Cluster information:
Kubernetes version: v1.22.5
Cloud being used: bare metal
Installation method: kubespray
Host OS: Ubuntu 20.04 LTS
CNI and version: Cilium v1.10.5
CRI and version: Containerd
Hey folks, yesterday I had an accidental forced reboot of my 6-node on-prem k8s cluster (deployed with kubespray) and I haven’t been able to restore services of the control plane components, especially apiserver. I have traced through most of the logs of kube-apiserver / kube-controller-manager / kube-scheduler / etcd, and I notice that whenever apiserver tries to stores pods info into etcd, I always get the very similar timeouts like below:
I0406 12:38:41.181671 1 trace.go:205] Trace[1740655399]: "Create" url:/api/v1/namespaces/spark/pods,user-agent:kube-controller-manager/v1.22.5 (linux/amd64) kubernetes/5c99e2a/system:serviceaccount:kube-system:statefulset-controller,audit-id:9a78c800-4d82-4c8c-acd2-7dec593cc9b4,client:10.195.137.30,accept:application/vnd.kubernetes.protobuf, */*,protocol:HTTP/2.0 (06-Apr-2022 12:38:07.180) (total time: 34000ms):
Trace[1740655399]: ---"About to convert to expected version" 5ms (12:38:07.186)

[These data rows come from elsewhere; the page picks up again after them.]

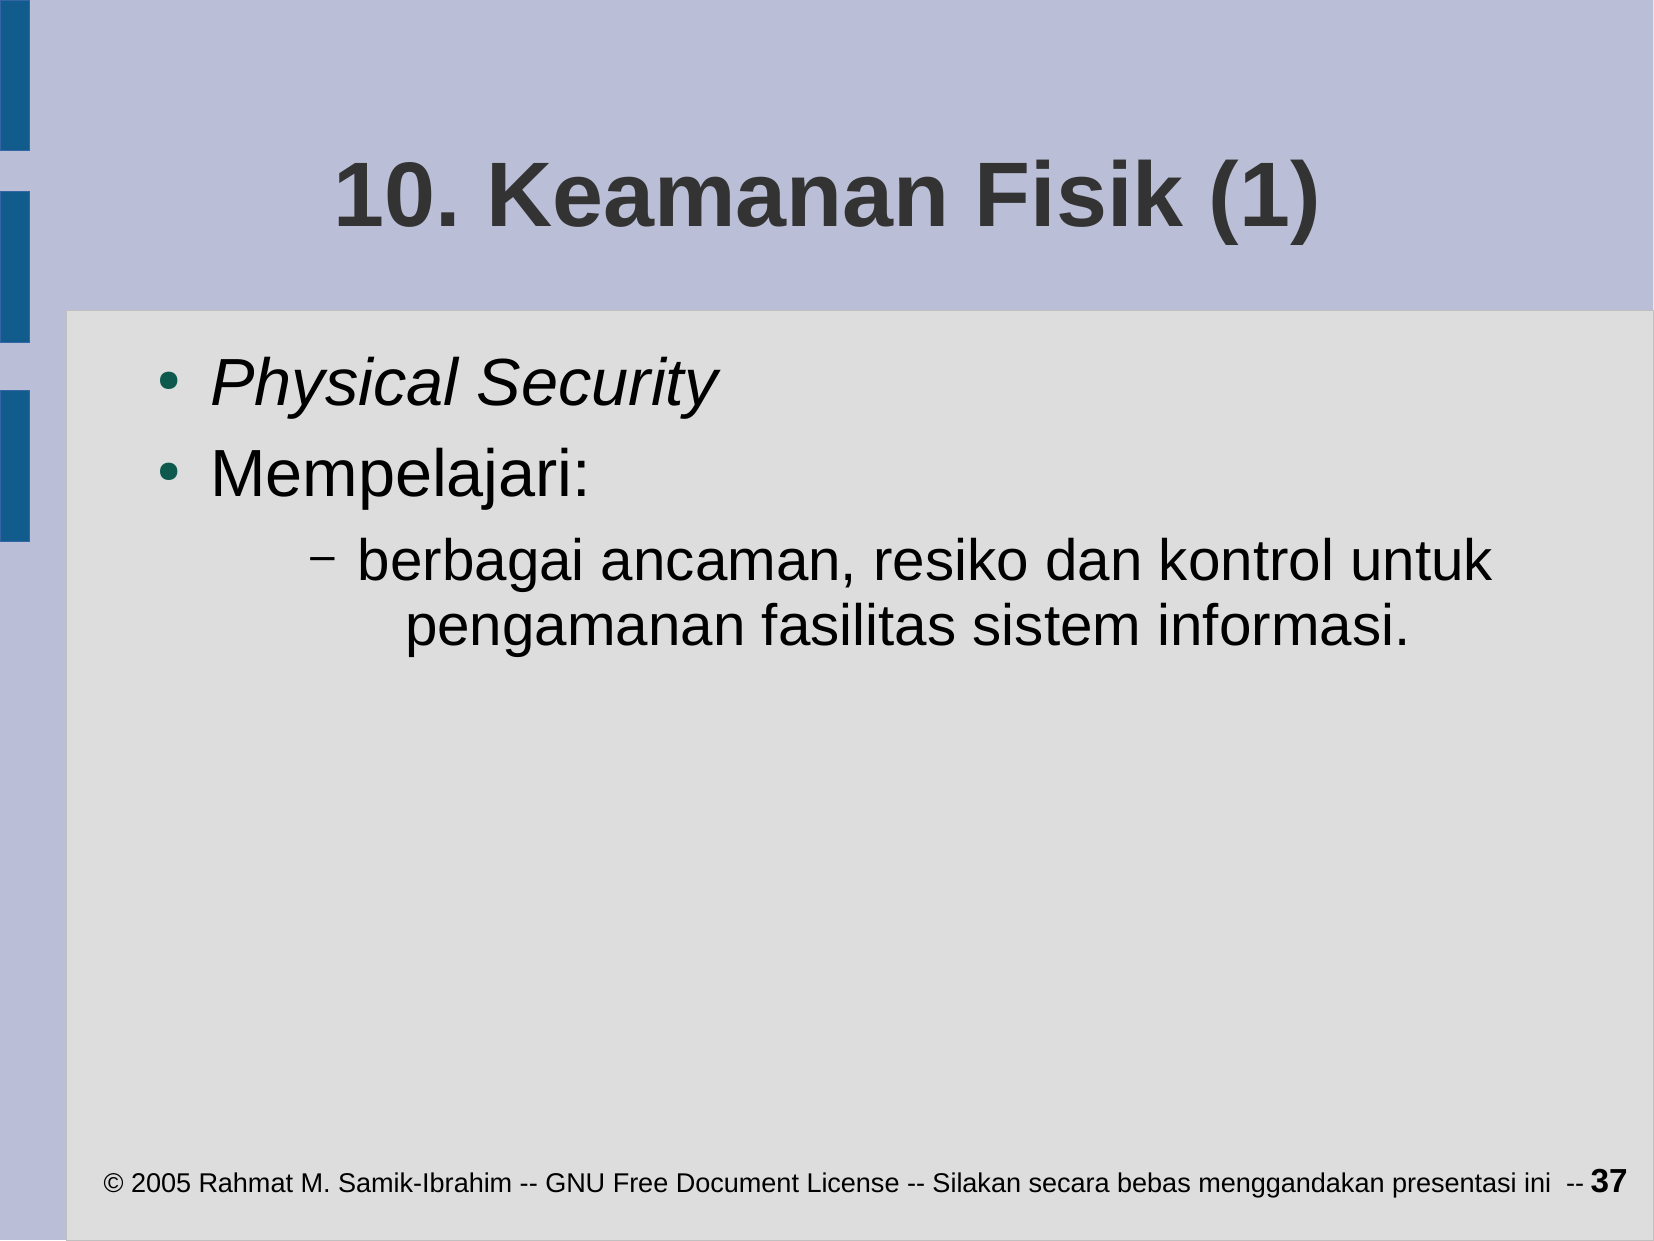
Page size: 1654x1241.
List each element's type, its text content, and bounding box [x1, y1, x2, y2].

title 10. Keamanan Fisik (1) [121, 91, 1534, 299]
list Physical Security Mempelajari: berbagai ancaman, resiko dan kontrol untuk pengamanan fasilitas sistem informasi. [121, 344, 1534, 1127]
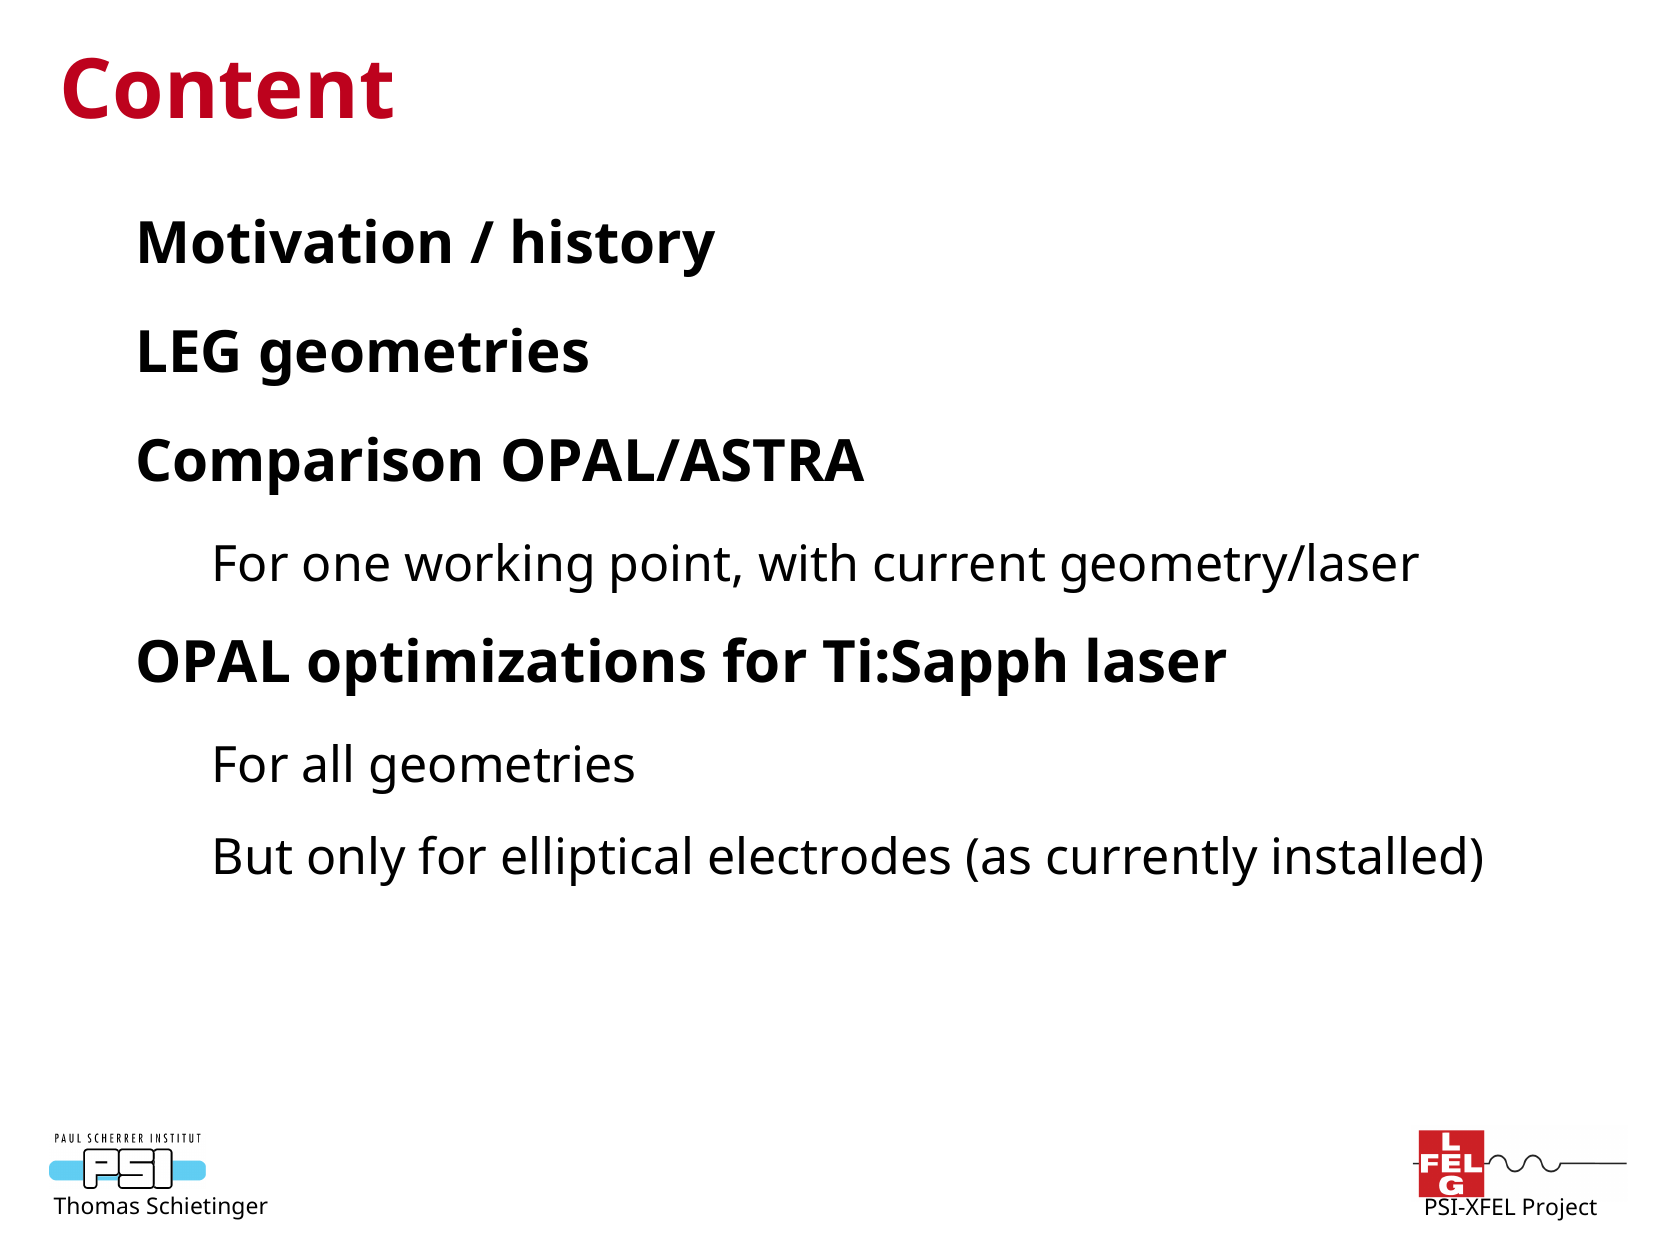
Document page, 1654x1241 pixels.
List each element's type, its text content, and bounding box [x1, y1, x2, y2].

picture [1411, 1125, 1628, 1202]
picture [49, 1133, 206, 1189]
title Content [59, 17, 1327, 156]
list Motivation / history LEG geometries Comparison OPAL/ASTRA For one working point, with current geometry/laser OPAL optimizations for Ti:Sapph laser For all geometries But only for elliptical electrodes (as currently installed) [117, 201, 1530, 1078]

Trace[1740655399]: ---"Conversion done" 0ms (12:38:07.186)
Trace[1740655399]: ---"About to store object in database" 0ms (12:38:07.186)
Trace[1740655399]: [34.000920383s] [34.000920383s] END
I0406 12:38:41.239336 1 trace.go:205] Trace[1444081903]: "Create" url:/api/v1/namespaces/gitlab-kubernetes-agent/pods,user-agent:kube-controller-manager/v1.22.5 (linux/amd64) kubernetes/5c99e2a/system:serviceaccount:kube-system:replicaset-controller,audit-id:e05bf10a-6320-4be9-aeac-169b9e377687,client:10.195.137.30,accept:application/vnd.kubernetes.protobuf, */*,protocol:HTTP/2.0 (06-Apr-2022 12:38:07.238) (total time: 34000ms):
Trace[1444081903]: ---"About to convert to expected version" 0ms (12:38:07.238)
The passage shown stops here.